▸ CONSIGNE 1: Relevez tous les noms propres qui figurent dans le passage fourni, titre compris, en citant chacun une seule fois.

=======

Birdman par Gérard Rocher La Fête de l'Art

Le grand grand retour en haut de l'affiche de Riggan Thomson est annoncé à l'occasion d'une pièce de théâtre dont il est metteur en scène et acteur. Sa renommée il la doit à son interprétation de "Birdman", un super-héros. Depuis le temps a passé et le personnage qu'il doit interpréter prochainement est bien loin de celui de "Birdman". De plus à quelques temps de la générale rien ne se présente comme souhaité. L'acteur principal est victime d'un contre-temps, il convient de le remplacer au plus vite. La solution est trouvée avec Mike Shiner, un jeune comédien qui semble pouvoir être l'homme providentiel. Malheureusement le nouvel arrivant pose des soucis à Riggan Thomson qui ne parvient pas à gérer la personnalité. Le stress va croissant, les propos assassins fusent entre les deux hommes et l'ancien "Birdman" revient sur son passé et s'interroge de plus en plus sur sa capacité à conquérir le public comme par le passé. De plus les soucis personnels s'accumulent se mêlant à ceux de la gestion des comédiens. La première devient très compromise.

=======

▸ CONSIGNE 2: Dans la liste, recopiez tel quel tout ce qui va de la ligne contenant « ninguna experiencia en » jusqu'à la ligne contenant « Fue un breve », ces deux lignes comprises, et rien d'autre.

(Entrées enregistrées)
=======

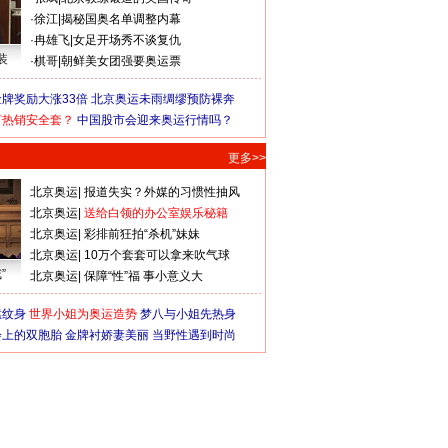
·
徐江
|
揭秘国奥名单调整内幕
·
冉雄飞
|
女足开场秀不谈复仇
装
·
棋哥
|
朝鲜美女团强要奥运票
牌奖励大涨33倍
北京奥运未雨绸缪预防裸奔
何热销安全套？
中国股市会迎来奥运行情吗？
更多>>
北京奥运
|
报道失实？外媒的习惯性抽风
北京奥运
|
送给白领的办公室娱乐秘籍
北京奥运
|
彩排前狂拍“杀机”妹妹
北京奥运
|
10万个套套可以拿来吹气球
”
北京奥运
|
保障“性”福 事小意义大
猛纹身
世界小姐为奥运造势
梦八与小姐先热身
会上的双胞胎
金牌衬娇妻美丽
当野性遇到时尚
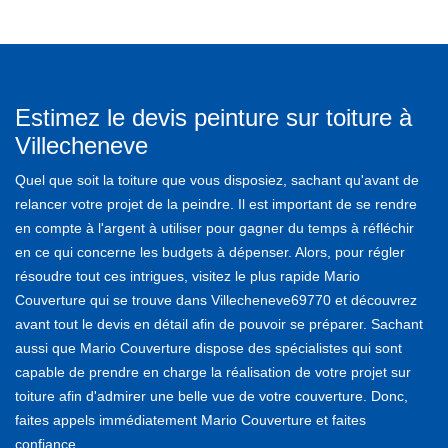
Estimez le devis peinture sur toiture à
Villecheneve
Quel que soit la toiture que vous disposiez, sachant qu'avant de
relancer votre projet de la peindre. Il est important de se rendre
en compte à l'argent à utiliser pour gagner du temps à réfléchir
en ce qui concerne les budgets à dépenser. Alors, pour régler
résoudre tout ces intrigues, visitez le plus rapide Mario
Couverture qui se trouve dans Villecheneve69770 et découvrez
avant tout le devis en détail afin de pouvoir se préparer. Sachant
aussi que Mario Couverture dispose des spécialistes qui sont
capable de prendre en charge la réalisation de votre projet sur
toiture afin d'admirer une belle vue de votre couverture. Donc,
faites appels immédiatement Mario Couverture et faites
confiance.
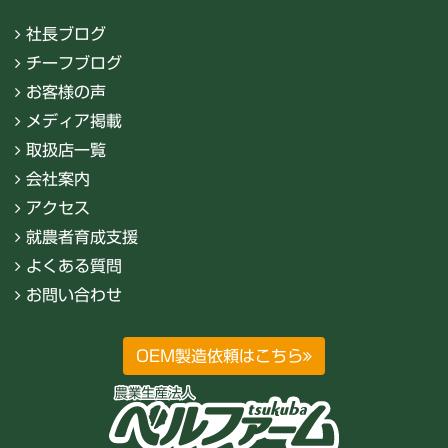
社長ブログ
チーフブログ
お客様の声
メディア掲載
取扱店一覧
会社案内
アクセス
就農者育成支援
よくある質問
お問い合わせ
OEM製造依頼はこちら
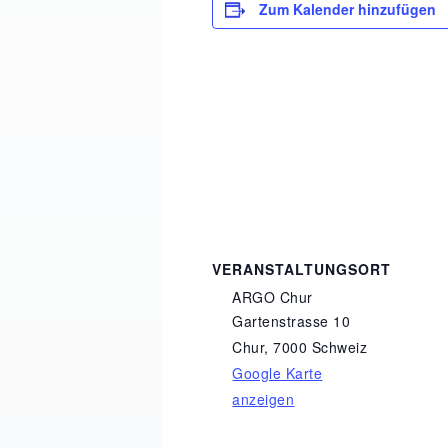
Zum Kalender hinzufügen
VERANSTALTUNGSORT
ARGO Chur
Gartenstrasse 10
Chur
,
7000
Schweiz
Google Karte
anzeigen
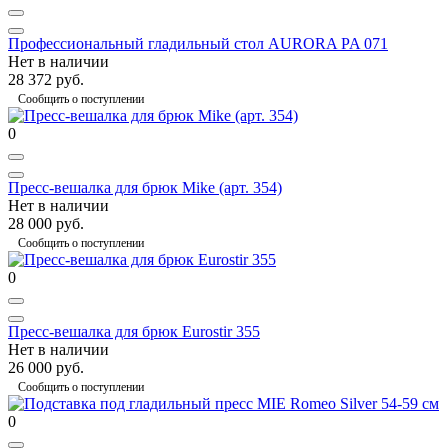
Профессиональный гладильный стол AURORA PA 071
Нет в наличии
28 372 руб.
Сообщить о поступлении
0
Пресс-вешалка для брюк Mike (арт. 354)
Нет в наличии
28 000 руб.
Сообщить о поступлении
0
Пресс-вешалка для брюк Eurostir 355
Нет в наличии
26 000 руб.
Сообщить о поступлении
0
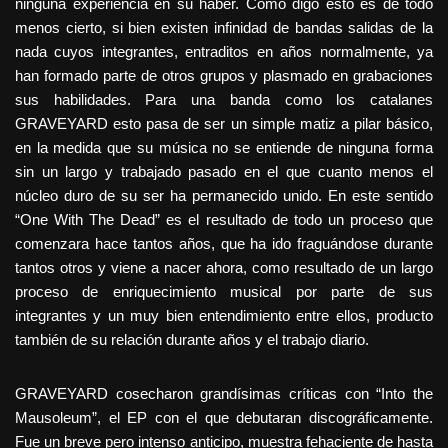
ninguna experiencia en su haber. Como digo esto es de todo
menos cierto, si bien existen infinidad de bandas salidas de la
nada cuyos integrantes, entraditos en años normalmente, ya
han formado parte de otros grupos y plasmado en grabaciones
sus habilidades. Para una banda como los catalanes
GRAVEYARD esto pasa de ser un simple matiz a pilar básico,
en la medida que su música no se entiende de ninguna forma
sin un largo y trabajado pasado en el que cuanto menos el
núcleo duro de su ser ha permanecido unido. En este sentido
“One With The Dead” es el resultado de todo un proceso que
comenzara hace tantos años, que ha ido fraguándose durante
tantos otros y viene a nacer ahora, como resultado de un largo
proceso de enriquecimiento musical por parte de sus
integrantes y un muy bien entendimiento entre ellos, producto
también de su relación durante años y el trabajo diario.
GRAVEYARD cosecharon grandísimas críticas con “Into the
Mausoleum”, el EP con el que debutaran discográficamente.
Fue un breve pero intenso anticipo, muestra fehaciente de hasta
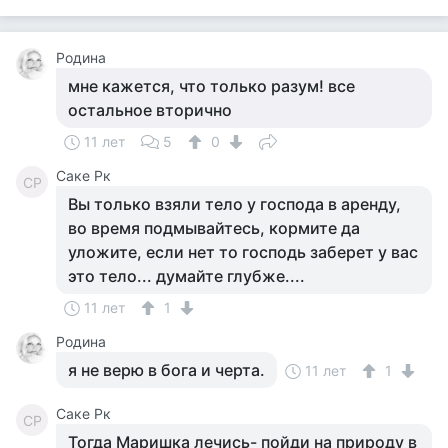
Родина
мне кажется, что только разум! все
остальное вторично
11 лет
5
0
Саке Рк
СР
Вы только взяли тело у господа в аренду,
во время подмывайтесь, кормите да
уложите, если нет то господь заберет у вас
это тело... думайте глубже....
11 лет
1
Родина
я не верю в бога и черта.
11 лет
1
Саке Рк
СР
Тогда Маришка лечись- пойди на природу в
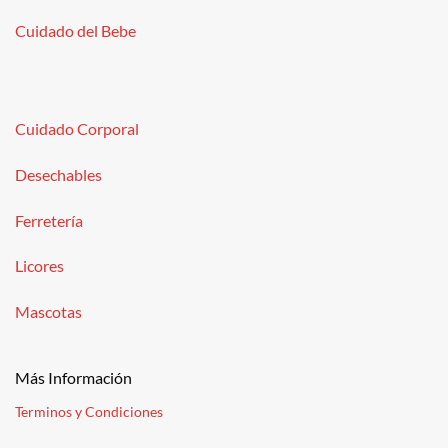
Cuidado del Bebe
Cuidado Corporal
Desechables
Ferretería
Licores
Mascotas
Más Información
Terminos y Condiciones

=======

▸ VOTRE RÉPONSE 1: Birdman, Gérard Rocher, La Fête de l'Art, Riggan Thomson, Mike Shiner

▸ VOTRE RÉPONSE 2:
ninguna experiencia en su haber. Como digo esto es de todo
menos cierto, si bien existen infinidad de bandas salidas de la
nada cuyos integrantes, entraditos en años normalmente, ya
han formado parte de otros grupos y plasmado en grabaciones
sus habilidades. Para una banda como los catalanes
GRAVEYARD esto pasa de ser un simple matiz a pilar básico,
en la medida que su música no se entiende de ninguna forma
sin un largo y trabajado pasado en el que cuanto menos el
núcleo duro de su ser ha permanecido unido. En este sentido
“One With The Dead” es el resultado de todo un proceso que
comenzara hace tantos años, que ha ido fraguándose durante
tantos otros y viene a nacer ahora, como resultado de un largo
proceso de enriquecimiento musical por parte de sus
integrantes y un muy bien entendimiento entre ellos, producto
también de su relación durante años y el trabajo diario.
GRAVEYARD cosecharon grandísimas críticas con “Into the
Mausoleum”, el EP con el que debutaran discográficamente.
Fue un breve pero intenso anticipo, muestra fehaciente de hasta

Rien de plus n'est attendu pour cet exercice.